If you were a ’90s kid, you might remember the craze around little egg-shaped toys with an 8-bit digital screen, displaying an ambiguous pet-thing that demanded food and attention.

Now, on the brand’s 30th anniversary, the Tamagotchi the Japanese pocket-sized virtual pet that launched a thousand cute and needy tech companions, from Nintendogs to fluffy AI robots — is making a minor comeback.

Tamagotchi Google Search Trends
Sherwood News

Looking at Google Trends data, searches for “tamagotchi” spiked in December in the US, up around 80% from just six months prior, with the most search volume in almost two decades.
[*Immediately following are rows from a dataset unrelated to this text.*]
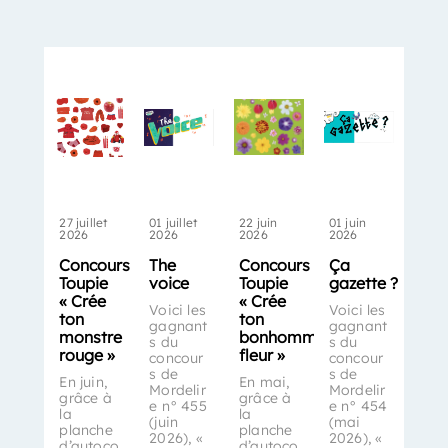
27 juillet
01 juillet
22 juin
01 juin
2026
2026
2026
2026
Concours
The
Concours
Ça
Toupie
voice
Toupie
gazette ?
« Crée
« Crée
Voici les
Voici les
ton
ton
gagnant
gagnant
monstre
bonhomme-
s du
s du
rouge »
fleur »
concour
concour
s de
s de
En juin,
En mai,
Mordelir
Mordelir
grâce à
grâce à
e n° 455
e n° 454
la
la
(juin
(mai
planche
planche
2026), «
2026), «
d’autoco
d’autoco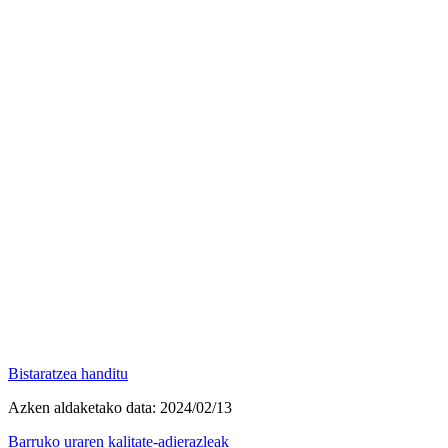
Bistaratzea handitu
Azken aldaketako data:
2024/02/13
Barruko uraren kalitate-adierazleak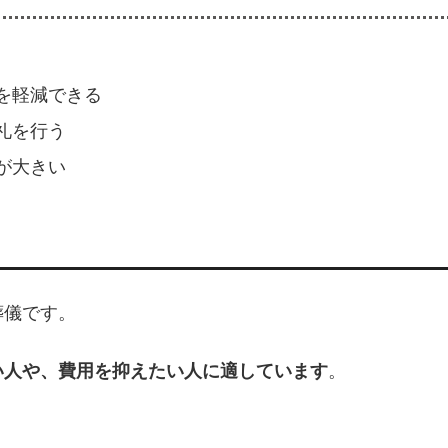
を軽減できる
礼を行う
が大きい
葬儀です。
い人や、費用を抑えたい人に適しています
。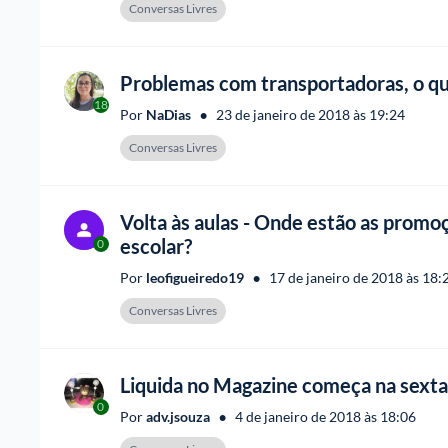
Conversas Livres
Problemas com transportadoras, o qu
18
•
Por 
NaDias
23 de janeiro de 2018 às 19:24
Conversas Livres
Volta às aulas - Onde estão as promo
escolar?
0
•
Por 
leofigueiredo19
17 de janeiro de 2018 às 18:
Conversas Livres
Liquida no Magazine começa na sexta.
0
•
Por 
adv.jsouza
4 de janeiro de 2018 às 18:06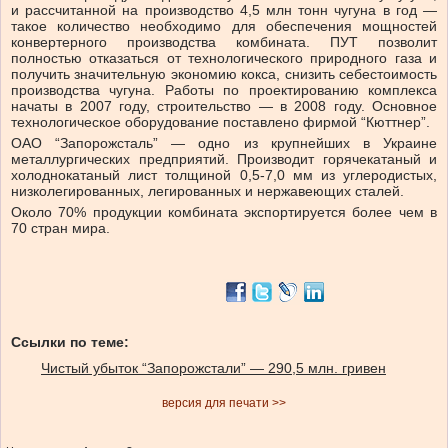
и рассчитанной на производство 4,5 млн тонн чугуна в год —
такое количество необходимо для обеспечения мощностей
конвертерного производства комбината. ПУТ позволит
полностью отказаться от технологического природного газа и
получить значительную экономию кокса, снизить себестоимость
производства чугуна. Работы по проектированию комплекса
начаты в 2007 году, строительство — в 2008 году. Основное
технологическое оборудование поставлено фирмой “Кюттнер”.
ОАО “Запорожсталь” — одно из крупнейших в Украине
металлургических предприятий. Производит горячекатаный и
холоднокатаный лист толщиной 0,5-7,0 мм из углеродистых,
низколегированных, легированных и нержавеющих сталей.
Около 70% продукции комбината экспортируется более чем в
70 стран мира.
Ссылки по теме:
Чистый убыток “Запорожстали” — 290,5 млн. гривен
версия для печати >>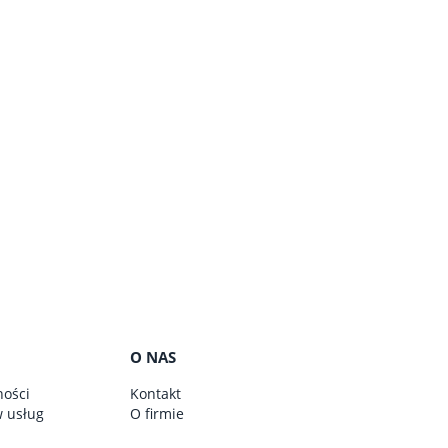
O NAS
ności
Kontakt
w usług
O firmie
While the toys are popular Christmas gifts, with interest volumes often seen ticking up in December each year, the sudden interest might also have something to do with the birthday celebrations that creator and manufacturer Bandai Namco are putting on, including a Tokyo exhibition that opened on Wednesday.

Game, set, hatch

More broadly, modern consumers appear to have a growing obsession with collectibles (see: Labubu mania), as well as a taste for nostalgia (see: the iPod revival, among many other trends).

But, having finally hit 100 million sales in September last year, the brand itself is probably just glad to exist, giving a whole new generation the chance to experience the profound grief of an unexpected Tamagotchi death.